At the end, the question remains what can be done for EVE to become more “new player friendly”. As far as the gender divide goes, women are catching up. Educational initiatives and a general tendency for gender mainstreaming creates a generally more inclusive climate for women in gaming and the “IT crowd” base population where many EVE players come from.
However, CCP have a tendency to misinterpret the signs while also complacently leaning back to let players take care of things. They dropped their wiki which was likely to be the first entry point for new players looking for information, because players are supposedly doing a better job already. They look at the newly conceived newbie alliances and think that the playerbase will take care of the recruitment. In both cases they make a major mistake. It is not the job of the playerbase to do this, and CCP should not rely on them. Realistically they can’t. There is no telling when EVE University leaders will burn out, PL enablers become too old or too bitter to still care about getting new players in, or when The Mittani finally gets a real job again and quits EVE.
“It is up to CCP to create a climate in which new players can find new ways of playing.”
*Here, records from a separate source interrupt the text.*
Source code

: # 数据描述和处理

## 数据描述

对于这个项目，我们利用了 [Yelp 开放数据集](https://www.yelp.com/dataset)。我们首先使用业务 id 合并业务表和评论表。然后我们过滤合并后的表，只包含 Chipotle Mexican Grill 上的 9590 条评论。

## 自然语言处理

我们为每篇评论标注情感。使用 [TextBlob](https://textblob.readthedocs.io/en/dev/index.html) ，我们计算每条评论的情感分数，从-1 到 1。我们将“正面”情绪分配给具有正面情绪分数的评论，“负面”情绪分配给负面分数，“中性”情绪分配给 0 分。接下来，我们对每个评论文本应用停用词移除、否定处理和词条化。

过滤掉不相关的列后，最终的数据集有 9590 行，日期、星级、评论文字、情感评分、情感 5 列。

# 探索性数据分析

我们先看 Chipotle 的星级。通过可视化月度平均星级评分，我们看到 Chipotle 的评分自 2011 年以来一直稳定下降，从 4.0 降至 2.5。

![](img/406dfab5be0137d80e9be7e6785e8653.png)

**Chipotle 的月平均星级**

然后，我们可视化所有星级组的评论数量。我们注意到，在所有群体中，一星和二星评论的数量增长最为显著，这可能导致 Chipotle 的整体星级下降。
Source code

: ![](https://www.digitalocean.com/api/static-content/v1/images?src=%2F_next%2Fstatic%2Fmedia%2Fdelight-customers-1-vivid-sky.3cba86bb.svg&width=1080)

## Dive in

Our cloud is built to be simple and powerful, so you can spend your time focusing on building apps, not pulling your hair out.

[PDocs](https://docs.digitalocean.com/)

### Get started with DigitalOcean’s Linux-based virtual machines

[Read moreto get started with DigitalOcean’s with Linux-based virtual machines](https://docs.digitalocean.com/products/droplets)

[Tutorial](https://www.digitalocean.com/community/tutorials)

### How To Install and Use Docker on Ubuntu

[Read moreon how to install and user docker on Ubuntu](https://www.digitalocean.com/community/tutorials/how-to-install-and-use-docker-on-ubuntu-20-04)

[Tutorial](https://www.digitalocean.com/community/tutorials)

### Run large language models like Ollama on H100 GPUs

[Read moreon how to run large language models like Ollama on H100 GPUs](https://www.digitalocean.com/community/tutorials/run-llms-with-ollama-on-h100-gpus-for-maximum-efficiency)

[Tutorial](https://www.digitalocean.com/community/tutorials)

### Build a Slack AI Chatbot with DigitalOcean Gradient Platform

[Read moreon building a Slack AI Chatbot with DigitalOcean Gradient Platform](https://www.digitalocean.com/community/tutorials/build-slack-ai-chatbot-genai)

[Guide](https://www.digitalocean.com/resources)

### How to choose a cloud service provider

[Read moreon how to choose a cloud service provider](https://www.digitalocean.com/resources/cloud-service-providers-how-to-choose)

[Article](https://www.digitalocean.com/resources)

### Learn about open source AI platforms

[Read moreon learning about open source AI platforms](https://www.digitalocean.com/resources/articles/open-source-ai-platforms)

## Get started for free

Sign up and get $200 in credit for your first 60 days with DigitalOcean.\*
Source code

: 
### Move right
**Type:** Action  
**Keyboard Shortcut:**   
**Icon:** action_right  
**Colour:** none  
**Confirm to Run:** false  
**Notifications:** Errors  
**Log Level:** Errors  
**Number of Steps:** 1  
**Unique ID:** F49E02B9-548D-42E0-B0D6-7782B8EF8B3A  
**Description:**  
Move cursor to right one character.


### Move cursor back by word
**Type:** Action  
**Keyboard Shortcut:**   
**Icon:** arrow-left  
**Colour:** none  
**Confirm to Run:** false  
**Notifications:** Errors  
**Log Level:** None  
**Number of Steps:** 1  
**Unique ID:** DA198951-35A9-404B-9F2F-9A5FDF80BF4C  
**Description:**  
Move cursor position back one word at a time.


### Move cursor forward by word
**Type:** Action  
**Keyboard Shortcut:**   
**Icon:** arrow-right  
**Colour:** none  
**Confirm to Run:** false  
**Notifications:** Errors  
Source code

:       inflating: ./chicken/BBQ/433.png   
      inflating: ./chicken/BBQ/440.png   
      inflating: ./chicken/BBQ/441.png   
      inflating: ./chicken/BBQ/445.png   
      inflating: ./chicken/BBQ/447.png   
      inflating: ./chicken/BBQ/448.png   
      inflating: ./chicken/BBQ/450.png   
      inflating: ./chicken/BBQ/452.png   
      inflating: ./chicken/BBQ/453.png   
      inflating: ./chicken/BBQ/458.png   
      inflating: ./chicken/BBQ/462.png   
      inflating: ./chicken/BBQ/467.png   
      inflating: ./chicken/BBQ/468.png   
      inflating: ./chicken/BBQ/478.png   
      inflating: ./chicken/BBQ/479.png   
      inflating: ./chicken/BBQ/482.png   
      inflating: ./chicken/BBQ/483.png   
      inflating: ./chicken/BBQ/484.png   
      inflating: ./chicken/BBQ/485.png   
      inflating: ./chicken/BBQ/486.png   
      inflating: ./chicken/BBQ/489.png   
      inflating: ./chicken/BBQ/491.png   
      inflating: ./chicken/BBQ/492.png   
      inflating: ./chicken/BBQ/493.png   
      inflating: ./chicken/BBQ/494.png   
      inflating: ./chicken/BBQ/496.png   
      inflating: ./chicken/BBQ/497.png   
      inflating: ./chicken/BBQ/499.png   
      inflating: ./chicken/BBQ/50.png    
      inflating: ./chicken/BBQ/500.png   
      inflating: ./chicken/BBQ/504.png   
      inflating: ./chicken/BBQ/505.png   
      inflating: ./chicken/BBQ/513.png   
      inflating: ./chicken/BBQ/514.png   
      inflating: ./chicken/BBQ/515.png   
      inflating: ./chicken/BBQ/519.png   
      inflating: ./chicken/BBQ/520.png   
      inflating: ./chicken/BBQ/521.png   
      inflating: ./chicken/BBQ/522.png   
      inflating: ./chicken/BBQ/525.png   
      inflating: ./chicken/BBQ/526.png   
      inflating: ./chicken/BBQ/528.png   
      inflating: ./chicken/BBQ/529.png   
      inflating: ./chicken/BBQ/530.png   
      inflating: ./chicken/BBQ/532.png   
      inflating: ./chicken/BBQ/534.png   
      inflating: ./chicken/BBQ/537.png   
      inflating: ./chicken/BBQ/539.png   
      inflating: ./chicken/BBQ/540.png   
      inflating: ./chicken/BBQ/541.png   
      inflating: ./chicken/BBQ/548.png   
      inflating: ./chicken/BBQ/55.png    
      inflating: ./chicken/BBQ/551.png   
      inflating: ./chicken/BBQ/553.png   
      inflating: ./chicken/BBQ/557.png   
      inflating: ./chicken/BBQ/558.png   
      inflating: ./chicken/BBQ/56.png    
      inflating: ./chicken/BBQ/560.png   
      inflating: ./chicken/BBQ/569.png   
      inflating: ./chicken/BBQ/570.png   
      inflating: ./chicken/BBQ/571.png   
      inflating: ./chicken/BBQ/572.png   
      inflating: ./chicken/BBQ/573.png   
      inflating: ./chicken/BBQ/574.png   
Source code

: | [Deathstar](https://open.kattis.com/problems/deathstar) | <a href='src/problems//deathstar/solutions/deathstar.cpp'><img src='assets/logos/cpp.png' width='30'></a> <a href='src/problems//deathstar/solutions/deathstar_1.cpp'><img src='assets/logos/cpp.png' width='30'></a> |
It is up to CCP to create a climate in which new players can find new ways of playing. They have done so before. In my two examples above I have implicitly mentioned them: Aegis sov and Thera. Things like that should be the focus of CCP for the future, creating environments which are completely unfamiliar for old and new players alike. Ideally, environments where the advantages I outlined above do not help old players that much.
The promised vision – a future of player-built stargates – might help, but that is only part of the solution. When it comes, this will be something likely to be seized by the old players with all the advantages. However, we need something that changes the game’s incentive structure from the bottom up rather than the top down. Something that will make a new player confident that they can start tomorrow and not find themselves running against a wall of established orders, strategies and tactics everywhere they turn. As controversial as that may sound: something that will leave older players at a disadvantage.